→ Data to examine
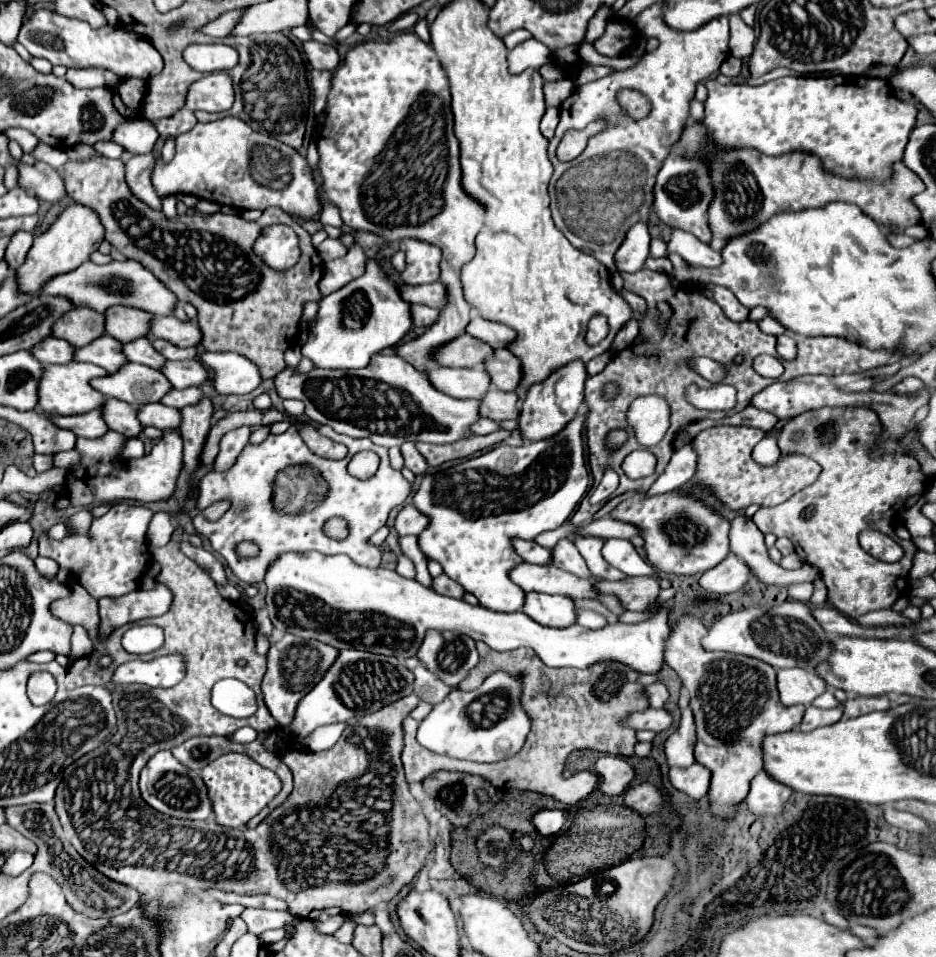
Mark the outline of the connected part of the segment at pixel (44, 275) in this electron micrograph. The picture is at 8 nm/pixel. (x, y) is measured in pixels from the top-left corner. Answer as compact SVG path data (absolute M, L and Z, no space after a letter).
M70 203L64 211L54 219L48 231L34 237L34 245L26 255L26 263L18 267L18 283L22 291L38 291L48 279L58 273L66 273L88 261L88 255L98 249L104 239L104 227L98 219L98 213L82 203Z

--

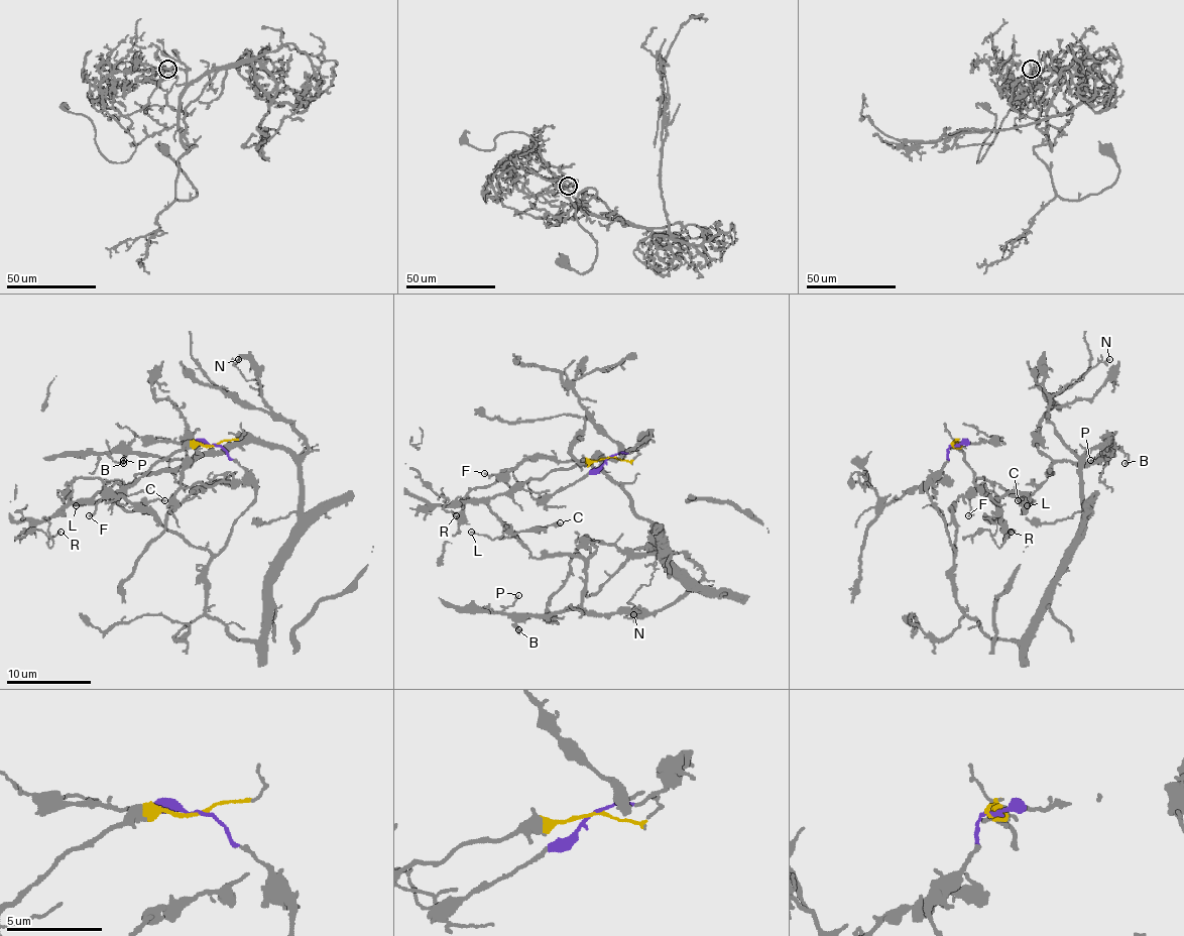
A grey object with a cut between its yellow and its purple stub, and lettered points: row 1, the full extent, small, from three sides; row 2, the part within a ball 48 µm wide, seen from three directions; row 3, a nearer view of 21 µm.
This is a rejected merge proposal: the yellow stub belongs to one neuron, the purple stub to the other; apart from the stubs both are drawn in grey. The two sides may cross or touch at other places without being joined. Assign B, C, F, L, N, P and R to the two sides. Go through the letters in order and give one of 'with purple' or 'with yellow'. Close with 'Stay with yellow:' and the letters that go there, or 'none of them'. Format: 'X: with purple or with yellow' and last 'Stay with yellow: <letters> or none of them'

---

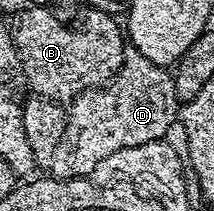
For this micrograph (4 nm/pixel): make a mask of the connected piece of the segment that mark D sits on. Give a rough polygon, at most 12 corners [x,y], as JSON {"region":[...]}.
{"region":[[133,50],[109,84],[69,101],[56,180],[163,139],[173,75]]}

→ Work item
Find the lines above with the word "grey". Copy them out.

→ Finished task
A grey object with a cut between its yellow and its purple stub, and lettered points: row 1, the full extent, small, from three sides; row 2, the part within a ball 48 µm wide, seen from three directions; row 3, a nearer view of 21 µm.
This is a rejected merge proposal: the yellow stub belongs to one neuron, the purple stub to the other; apart from the stubs both are drawn in grey. The two sides may cross or touch at other places without being joined. Assign B, C, F, L, N, P and R to the two sides. Go through the letters in order and give one of 'with purple' or 'with yellow'. Close with 'Stay with yellow:' and the letters that go there, or 'none of them'. Format: 'X: with purple or with yellow' and last 'Stay with yellow: <letters> or none of them'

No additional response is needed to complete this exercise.